● **What to do**:
What number of lines in the data below contain the string "size"? Answer with that number alone.

Stored items:
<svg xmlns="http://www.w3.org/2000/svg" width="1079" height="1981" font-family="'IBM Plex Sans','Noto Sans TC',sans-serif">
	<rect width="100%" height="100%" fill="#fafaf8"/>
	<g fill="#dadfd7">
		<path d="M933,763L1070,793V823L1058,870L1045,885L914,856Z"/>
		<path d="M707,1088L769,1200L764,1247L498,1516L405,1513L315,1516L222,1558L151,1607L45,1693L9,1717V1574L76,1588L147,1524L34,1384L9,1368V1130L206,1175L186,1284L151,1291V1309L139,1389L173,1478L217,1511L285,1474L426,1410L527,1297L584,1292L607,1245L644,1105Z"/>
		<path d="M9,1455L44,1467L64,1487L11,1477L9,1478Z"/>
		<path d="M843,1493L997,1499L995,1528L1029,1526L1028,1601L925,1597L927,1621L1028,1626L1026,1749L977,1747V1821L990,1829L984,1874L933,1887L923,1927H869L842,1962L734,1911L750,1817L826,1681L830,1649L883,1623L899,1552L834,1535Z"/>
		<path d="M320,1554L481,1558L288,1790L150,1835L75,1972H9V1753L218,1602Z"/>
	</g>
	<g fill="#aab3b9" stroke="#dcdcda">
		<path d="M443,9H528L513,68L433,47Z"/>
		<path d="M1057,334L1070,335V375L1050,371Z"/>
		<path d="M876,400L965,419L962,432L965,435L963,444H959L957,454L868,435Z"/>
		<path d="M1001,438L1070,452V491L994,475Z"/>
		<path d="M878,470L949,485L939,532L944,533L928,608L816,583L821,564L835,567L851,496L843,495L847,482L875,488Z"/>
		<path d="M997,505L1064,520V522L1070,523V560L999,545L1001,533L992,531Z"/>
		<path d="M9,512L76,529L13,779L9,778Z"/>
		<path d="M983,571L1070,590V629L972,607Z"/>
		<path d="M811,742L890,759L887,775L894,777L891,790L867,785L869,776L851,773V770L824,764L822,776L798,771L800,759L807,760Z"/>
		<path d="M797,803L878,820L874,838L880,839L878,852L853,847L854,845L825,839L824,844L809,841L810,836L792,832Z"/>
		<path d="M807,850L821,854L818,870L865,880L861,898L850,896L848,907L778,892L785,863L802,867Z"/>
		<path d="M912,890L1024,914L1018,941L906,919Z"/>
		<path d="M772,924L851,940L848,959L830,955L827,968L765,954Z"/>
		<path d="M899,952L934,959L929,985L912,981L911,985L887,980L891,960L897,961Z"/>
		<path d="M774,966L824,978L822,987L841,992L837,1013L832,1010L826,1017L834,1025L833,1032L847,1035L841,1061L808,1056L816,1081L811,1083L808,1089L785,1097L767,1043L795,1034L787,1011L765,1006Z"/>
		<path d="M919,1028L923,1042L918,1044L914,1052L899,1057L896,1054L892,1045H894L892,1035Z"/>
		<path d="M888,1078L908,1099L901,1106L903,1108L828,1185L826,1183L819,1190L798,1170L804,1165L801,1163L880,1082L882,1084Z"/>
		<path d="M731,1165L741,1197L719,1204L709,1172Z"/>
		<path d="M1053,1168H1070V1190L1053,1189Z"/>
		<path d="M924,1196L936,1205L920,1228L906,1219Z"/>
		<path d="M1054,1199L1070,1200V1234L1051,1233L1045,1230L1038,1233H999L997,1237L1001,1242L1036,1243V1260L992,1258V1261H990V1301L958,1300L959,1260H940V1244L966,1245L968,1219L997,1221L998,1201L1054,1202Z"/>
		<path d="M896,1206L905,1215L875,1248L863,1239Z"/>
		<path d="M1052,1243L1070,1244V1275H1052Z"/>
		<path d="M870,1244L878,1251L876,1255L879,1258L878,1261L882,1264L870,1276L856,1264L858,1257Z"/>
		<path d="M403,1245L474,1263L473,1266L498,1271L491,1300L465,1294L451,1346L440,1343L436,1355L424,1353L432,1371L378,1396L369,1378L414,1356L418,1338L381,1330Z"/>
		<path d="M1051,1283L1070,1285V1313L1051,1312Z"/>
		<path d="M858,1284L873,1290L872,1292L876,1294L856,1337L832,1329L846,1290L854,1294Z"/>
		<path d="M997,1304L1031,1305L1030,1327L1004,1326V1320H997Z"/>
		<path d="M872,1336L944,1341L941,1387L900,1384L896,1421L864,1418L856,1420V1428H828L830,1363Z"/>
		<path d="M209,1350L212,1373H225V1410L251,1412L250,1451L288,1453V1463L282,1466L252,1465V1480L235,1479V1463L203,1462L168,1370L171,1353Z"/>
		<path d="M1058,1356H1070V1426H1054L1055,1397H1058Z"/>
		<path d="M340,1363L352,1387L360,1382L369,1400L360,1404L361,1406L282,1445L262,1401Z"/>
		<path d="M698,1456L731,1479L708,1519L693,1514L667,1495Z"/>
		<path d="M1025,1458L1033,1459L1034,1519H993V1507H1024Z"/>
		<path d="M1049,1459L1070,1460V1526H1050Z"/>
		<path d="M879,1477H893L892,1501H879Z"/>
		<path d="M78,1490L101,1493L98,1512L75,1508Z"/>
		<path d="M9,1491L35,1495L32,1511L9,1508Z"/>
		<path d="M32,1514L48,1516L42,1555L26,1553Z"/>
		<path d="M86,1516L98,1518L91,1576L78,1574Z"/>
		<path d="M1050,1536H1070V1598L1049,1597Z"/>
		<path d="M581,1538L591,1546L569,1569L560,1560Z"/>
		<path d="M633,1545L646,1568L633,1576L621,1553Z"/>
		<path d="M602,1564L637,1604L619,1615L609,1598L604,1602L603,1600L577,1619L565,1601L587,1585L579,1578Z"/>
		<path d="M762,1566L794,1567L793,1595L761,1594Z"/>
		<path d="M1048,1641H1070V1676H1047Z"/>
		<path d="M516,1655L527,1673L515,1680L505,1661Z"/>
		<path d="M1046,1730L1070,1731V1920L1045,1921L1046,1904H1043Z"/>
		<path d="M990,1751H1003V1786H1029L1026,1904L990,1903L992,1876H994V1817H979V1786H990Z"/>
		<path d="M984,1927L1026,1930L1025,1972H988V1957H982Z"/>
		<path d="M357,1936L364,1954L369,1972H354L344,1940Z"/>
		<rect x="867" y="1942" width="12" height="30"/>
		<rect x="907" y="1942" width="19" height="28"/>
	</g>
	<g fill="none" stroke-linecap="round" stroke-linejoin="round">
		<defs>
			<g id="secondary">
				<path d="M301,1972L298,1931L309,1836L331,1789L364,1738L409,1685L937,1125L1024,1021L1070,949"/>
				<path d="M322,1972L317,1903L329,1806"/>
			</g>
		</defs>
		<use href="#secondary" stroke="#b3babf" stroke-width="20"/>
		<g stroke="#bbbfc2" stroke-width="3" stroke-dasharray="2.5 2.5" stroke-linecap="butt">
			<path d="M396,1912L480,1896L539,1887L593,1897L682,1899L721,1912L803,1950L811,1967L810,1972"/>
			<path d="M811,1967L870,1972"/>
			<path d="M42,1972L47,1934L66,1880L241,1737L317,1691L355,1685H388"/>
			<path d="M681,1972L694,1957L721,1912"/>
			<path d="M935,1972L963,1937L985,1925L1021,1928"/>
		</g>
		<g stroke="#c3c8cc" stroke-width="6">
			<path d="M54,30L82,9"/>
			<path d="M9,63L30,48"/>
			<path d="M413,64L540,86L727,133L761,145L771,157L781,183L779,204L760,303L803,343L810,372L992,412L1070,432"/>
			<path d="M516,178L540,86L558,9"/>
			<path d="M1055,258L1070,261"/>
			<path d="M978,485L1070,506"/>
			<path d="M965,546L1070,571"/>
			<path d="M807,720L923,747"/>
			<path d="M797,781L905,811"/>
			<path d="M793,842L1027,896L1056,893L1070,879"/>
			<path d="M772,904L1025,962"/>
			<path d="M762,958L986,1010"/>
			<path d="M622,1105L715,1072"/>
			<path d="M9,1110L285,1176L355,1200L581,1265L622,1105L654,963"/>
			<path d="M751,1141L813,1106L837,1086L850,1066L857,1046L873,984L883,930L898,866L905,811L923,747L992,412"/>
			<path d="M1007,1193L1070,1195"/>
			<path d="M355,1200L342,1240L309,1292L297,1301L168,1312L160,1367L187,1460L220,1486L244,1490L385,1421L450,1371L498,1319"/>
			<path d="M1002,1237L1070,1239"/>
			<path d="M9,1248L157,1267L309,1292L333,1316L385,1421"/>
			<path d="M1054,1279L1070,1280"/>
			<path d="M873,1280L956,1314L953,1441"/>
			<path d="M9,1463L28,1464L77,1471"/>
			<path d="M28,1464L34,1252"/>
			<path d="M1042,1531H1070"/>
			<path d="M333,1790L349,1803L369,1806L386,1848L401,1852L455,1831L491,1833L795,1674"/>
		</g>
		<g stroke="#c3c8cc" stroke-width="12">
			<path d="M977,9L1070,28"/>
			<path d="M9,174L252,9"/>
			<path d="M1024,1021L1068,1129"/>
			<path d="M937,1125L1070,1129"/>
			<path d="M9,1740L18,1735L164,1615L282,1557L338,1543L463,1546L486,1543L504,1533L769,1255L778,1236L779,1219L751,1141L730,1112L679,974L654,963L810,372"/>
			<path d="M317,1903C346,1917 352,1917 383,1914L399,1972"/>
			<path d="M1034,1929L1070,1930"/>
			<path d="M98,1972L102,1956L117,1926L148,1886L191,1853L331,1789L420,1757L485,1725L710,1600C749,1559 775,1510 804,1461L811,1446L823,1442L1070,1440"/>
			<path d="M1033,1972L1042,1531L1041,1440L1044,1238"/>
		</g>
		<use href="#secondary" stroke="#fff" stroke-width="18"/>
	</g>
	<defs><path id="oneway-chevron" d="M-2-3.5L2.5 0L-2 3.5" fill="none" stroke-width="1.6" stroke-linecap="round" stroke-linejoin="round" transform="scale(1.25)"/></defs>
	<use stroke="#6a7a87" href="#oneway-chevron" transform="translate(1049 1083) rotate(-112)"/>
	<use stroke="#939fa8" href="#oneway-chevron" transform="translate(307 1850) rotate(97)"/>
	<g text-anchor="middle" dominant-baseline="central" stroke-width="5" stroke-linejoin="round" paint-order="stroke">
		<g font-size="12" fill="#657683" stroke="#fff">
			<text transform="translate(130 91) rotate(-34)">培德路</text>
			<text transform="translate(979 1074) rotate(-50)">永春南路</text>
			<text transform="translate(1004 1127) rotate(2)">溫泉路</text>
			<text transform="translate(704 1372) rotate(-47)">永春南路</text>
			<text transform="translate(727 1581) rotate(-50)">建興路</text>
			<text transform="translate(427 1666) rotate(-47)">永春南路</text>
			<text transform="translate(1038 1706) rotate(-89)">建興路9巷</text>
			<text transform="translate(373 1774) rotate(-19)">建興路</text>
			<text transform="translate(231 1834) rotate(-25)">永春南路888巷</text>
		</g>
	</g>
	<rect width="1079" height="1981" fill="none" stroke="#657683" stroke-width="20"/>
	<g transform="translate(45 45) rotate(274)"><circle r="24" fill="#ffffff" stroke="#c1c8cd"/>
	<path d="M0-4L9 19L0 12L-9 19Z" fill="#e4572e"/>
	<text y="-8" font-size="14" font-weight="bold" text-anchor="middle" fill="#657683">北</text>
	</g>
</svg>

● **The answer**:
2